Senate Appropriations Committee approves ag spending bill.  The Senate Appropriations Committee voted in favor of a fiscal year 2022 spending bill for the USDA and FDA that includes about $7 billion in disaster relief and $700 million for rural broadband expansion.  The Committee approved $25.9 billion for the FY2022 ag spending bill, which is an increase of $2.46 billion from the current year.  In addition to disaster relief funds and rural broadband, the bill increases research funding to the USDA, increass funding for conservation and climate smart agricultural practices, and increases funding for rural development including infrastructure such as water and sewer systems and an increase in funding to transition rural America to renewable energy.  The ag spending bill is now set for debate and vote by the full Senate. 
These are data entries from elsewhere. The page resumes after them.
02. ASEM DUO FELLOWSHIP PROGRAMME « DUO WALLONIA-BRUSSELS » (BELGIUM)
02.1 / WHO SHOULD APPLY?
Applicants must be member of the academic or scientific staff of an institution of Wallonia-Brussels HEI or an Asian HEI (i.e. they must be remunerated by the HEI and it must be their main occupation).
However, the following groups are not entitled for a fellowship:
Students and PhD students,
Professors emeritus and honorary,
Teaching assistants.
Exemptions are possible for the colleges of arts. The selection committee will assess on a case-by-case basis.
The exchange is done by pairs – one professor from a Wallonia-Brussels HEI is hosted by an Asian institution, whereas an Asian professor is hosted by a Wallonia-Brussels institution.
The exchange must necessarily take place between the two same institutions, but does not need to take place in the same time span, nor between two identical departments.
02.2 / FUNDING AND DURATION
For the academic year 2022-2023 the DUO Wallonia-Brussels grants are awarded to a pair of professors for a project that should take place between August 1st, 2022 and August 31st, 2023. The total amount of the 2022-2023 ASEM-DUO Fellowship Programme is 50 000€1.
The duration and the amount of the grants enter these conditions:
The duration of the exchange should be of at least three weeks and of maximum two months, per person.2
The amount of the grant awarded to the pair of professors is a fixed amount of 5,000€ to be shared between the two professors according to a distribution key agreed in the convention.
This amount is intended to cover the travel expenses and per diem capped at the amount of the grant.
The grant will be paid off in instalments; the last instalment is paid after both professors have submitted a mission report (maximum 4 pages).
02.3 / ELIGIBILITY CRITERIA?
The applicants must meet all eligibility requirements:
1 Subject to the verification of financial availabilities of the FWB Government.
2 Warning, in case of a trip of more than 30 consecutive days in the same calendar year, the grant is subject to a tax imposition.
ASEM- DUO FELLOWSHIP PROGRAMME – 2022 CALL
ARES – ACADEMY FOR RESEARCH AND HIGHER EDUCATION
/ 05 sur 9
Ohio to be the second site for AquaBounty’s genetically engineered salmon.  Land-based aquaculture company AquaBounty has selected Pioneer, Ohio as the location for its large-scale farm for AquaBounty’s genetically engineered salmon.  The new farm will be AquaBounty’s first large-scale commercial facility and expects to bring over 100 jobs to northwestern Ohio.  According to AquaBounty’s press release, the plan for the new farm is still contingent on approval of state and local economic incentives.  Ohio is still finalizing a package of economic incentives for the new location and AquaBounty hopes to begin construction on the new facility by the end of the year.  AquaBounty has modified a single part of the salmon’s DNA that causes them to grow faster in early development.  It raises its fish in what it calls “Recirculating Aquaculture Systems,” which are indoor facilities that are designed to prevent disease and protect wild fish populations.  According to AquaBounty, its production methods offer a reduced carbon footprint and no risk of pollution of marine ecosystems as compared to traditional salmon farming.  AquaBounty anticipates commercial production to begin in 2023. 

DeWine orders adoption of emergency rules to speed up the deployment of broadband in Ohio. Governor Mike DeWine signed an executive order which will help speed up the launch of the Ohio Residential Broadband Expansion Grant Program (the “Program”) which was recently signed into law by Governor DeWine.  The Program is Ohio’s first-ever residential broadband expansion program which grants the Broadband Program Expansion Authority the power to review and award Program grant money for eligible projects.  The Program requires a weighted scoring system to evaluate and select applications for Program grants.  Applications must be prioritized for unserved areas and areas located within distressed areas as defined under the Urban and Rural Initiative Grant Program.  The Program hopes to provide high-speed internet to Ohio residences that do not currently have access to such services.  With DeWine’s executive order, the Program can start immediately rather than waiting until the lengthy administrative rule making process is complete.  Normally, rules by a state agency must go through a long, drawn out process to ensure the public has had its input on any proposed rules and those affected the most can challenge or argue to amend the rules.  However, the Governor does have the ability to suspend the normal rule making process when an emergency exists requiring the immediate adoption of rules.  According to Governor DeWine’s executive order, the COVID-19 pandemic, the increase in telework, remote learning, and telehealth services have created an emergency that allows DeWine to suspend the normal rule making process to allow the Program to be enacted without delay.  Although emergency rules are in place, they are only valid for 120 days.  New, permanent rules must be enacted through the normal rule making procedure.